## How to complete this task
Output all of the lines below exactly, and leave out each image.

## Extracted page text data
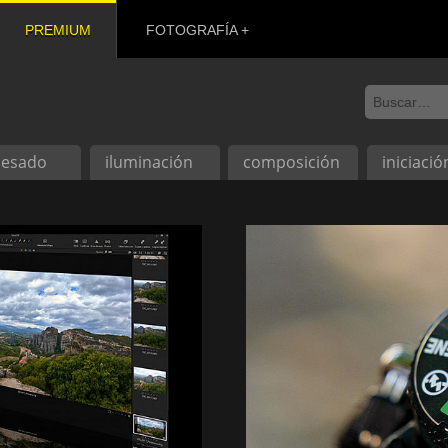
PREMIUM
FOTOGRAFÍA
cesado
iluminación
composición
iniciació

## Exercise output
PREMIUM
FOTOGRAFÍA
cesado
iluminación
composición
iniciació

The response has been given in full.